La imposizione di condizionalità europee che caratterizza la struttura di “performance financing” del Rrf da una parte sembrerebbe quindi limitare l’uso dei fondi europei a investimenti pubblici in senso lato, ossia che includono anche riforme istituzionali capaci di generare benefici economici, capaci nel tempo di ripagare i costi finanziari senza ulteriori ricorsi al debito nazionale o europeo. Dall’altro, poiché a priori esse appaiono creare debito, almeno in termini di copertura ex ante degli interventi corrispondenti, il governo ha deciso di destinare il grosso del loro dispiegamento per interventi non aggiuntivi, che in gran parte si indirizzano a spese che non riguardano chiaramente investimenti, anche di tipo istituzionale, e che non hanno un chiaro riferimento all’impiego di risorse scarse nella speranza di benefici futuri persistenti. In termini macroeconomici, le risorse da impiegare sono inoltre distribuite nel tempo senza una chiara strategia di allocazione temporale e senza tener conto del fatto che il Rrf ha anche lo scopo di somministrare immediatamente uno stimolo all’intera economia europea dal lato della domanda.

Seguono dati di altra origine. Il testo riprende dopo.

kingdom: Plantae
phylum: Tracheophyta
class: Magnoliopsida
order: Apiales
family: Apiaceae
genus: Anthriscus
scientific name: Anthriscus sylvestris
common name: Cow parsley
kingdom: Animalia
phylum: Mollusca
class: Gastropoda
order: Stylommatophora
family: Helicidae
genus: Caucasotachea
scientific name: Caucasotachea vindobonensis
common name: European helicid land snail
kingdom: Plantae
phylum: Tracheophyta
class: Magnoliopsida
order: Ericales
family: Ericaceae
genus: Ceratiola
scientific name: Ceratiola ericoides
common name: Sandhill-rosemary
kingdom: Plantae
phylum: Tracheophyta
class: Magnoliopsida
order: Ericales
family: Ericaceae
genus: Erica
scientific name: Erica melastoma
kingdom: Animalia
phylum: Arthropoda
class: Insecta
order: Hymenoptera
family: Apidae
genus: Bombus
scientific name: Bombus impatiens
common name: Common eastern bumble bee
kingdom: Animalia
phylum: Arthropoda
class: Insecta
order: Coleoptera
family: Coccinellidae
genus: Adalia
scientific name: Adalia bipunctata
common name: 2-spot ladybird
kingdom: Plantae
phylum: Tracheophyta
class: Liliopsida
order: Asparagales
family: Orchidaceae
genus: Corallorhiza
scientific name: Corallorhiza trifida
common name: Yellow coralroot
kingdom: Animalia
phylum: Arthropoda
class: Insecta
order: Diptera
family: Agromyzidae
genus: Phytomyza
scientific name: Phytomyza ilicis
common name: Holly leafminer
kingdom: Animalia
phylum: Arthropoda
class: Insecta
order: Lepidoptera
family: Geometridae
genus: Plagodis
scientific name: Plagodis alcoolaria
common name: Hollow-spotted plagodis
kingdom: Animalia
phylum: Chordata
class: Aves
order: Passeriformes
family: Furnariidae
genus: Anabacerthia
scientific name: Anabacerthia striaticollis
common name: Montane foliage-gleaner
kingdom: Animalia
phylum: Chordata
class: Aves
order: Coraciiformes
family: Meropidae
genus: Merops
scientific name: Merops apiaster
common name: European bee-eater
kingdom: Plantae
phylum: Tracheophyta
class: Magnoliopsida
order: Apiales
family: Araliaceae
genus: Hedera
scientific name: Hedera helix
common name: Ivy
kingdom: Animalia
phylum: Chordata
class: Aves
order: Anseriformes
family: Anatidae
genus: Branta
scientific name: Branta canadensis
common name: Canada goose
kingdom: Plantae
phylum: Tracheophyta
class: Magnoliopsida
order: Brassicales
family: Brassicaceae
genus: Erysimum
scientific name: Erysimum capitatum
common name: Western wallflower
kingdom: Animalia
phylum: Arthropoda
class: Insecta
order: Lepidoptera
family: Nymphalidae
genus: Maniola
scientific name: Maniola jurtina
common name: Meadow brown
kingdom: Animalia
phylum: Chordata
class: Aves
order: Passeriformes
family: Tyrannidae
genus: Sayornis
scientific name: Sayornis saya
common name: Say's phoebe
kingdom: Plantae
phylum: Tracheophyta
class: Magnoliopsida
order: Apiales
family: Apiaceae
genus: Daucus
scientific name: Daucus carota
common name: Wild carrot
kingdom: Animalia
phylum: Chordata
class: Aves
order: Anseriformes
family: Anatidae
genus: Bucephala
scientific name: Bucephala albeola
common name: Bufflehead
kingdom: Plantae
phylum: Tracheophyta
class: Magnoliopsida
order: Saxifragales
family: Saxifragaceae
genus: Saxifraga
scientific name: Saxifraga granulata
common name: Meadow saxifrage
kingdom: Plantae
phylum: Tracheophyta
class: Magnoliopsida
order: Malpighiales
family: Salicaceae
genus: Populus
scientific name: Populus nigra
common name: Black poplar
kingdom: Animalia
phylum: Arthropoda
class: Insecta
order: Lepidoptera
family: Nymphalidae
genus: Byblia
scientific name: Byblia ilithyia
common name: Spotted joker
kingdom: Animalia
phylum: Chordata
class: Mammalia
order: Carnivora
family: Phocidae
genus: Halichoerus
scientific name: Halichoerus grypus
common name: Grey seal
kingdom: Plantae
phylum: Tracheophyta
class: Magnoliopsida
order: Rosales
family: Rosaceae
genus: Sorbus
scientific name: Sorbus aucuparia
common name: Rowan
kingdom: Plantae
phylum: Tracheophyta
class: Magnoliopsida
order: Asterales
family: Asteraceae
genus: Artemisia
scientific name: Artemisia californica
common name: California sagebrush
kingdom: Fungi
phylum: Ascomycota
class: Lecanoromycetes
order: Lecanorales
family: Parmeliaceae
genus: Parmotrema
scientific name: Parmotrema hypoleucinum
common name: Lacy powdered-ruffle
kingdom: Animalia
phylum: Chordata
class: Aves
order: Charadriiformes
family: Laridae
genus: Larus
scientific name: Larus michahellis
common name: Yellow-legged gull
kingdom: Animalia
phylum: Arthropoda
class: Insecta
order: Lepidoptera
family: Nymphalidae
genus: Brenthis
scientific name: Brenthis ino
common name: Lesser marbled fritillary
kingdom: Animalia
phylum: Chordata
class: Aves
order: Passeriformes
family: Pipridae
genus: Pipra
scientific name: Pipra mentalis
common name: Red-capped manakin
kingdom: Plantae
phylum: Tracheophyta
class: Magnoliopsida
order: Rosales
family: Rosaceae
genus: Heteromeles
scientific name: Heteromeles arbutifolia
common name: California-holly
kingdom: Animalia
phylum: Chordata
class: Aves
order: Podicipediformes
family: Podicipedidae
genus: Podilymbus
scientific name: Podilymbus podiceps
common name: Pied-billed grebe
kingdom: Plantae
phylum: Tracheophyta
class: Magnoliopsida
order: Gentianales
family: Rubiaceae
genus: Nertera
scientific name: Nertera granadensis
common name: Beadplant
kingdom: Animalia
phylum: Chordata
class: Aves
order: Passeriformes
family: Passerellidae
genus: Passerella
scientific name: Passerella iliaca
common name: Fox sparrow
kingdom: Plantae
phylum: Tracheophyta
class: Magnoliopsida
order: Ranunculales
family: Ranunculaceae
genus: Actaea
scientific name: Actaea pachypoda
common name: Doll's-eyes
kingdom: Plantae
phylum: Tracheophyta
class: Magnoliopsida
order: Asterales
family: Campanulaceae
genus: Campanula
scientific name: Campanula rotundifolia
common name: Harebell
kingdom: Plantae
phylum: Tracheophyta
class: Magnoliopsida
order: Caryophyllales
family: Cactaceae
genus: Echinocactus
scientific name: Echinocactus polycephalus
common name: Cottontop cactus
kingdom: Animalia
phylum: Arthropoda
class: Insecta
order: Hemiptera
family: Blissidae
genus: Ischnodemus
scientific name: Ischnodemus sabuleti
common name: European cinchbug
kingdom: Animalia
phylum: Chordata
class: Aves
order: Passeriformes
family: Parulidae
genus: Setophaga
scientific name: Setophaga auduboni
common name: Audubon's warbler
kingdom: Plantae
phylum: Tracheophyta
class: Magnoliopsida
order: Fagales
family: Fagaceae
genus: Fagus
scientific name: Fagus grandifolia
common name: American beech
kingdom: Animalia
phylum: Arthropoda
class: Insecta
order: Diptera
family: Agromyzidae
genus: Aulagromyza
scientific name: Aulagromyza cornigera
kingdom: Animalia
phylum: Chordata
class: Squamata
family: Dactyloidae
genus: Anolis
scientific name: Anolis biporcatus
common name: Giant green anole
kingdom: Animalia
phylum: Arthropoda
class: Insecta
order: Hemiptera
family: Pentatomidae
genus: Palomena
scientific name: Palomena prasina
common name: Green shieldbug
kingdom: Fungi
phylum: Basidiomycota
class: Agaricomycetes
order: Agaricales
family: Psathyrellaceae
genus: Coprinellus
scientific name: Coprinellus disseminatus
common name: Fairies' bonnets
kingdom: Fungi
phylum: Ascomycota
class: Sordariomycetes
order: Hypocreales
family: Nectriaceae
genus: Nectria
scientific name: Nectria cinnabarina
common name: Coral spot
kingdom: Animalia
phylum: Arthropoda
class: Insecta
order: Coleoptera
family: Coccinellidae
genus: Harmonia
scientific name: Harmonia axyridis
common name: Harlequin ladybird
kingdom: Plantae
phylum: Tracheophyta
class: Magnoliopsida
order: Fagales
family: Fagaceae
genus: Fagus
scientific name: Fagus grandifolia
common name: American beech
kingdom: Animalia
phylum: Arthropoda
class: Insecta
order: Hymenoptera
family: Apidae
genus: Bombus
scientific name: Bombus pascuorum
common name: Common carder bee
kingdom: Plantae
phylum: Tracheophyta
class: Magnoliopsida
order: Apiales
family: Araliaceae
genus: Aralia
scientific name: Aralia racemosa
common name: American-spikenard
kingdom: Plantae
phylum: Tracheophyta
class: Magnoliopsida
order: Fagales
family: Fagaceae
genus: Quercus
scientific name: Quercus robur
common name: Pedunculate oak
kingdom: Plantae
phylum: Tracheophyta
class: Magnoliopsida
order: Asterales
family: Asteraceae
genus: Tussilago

Nel complesso, mentre si può capire il realismo delle scelte del governo nella stima di interventi aggiuntivi da implementare, vista l’esperienza negativa dell’Italia in questo settore, la mancanza di ambizione nei programmi e progetti previsti fin da questa fase minaccia di tradursi in un boomerang micidiale anche in termini di effetto annuncio. Non è chiaro se questa mancanza di ambizione dipende dal fatto che i progetti esistenti non appaiono adeguati o le procedure di programmazione e progettazione non è giudicata affidabile. Infine, le difficoltà della governance che si profilano all’orizzonte dipendono ancora una volta dalla scomparsa di processi rigorosi di preparazione di piani e progetti di investimento pubblico, ma sembrano anche il risultato in una fondamentale mancanza di fiducia del Governo nella pubblica amministrazione e nel paese.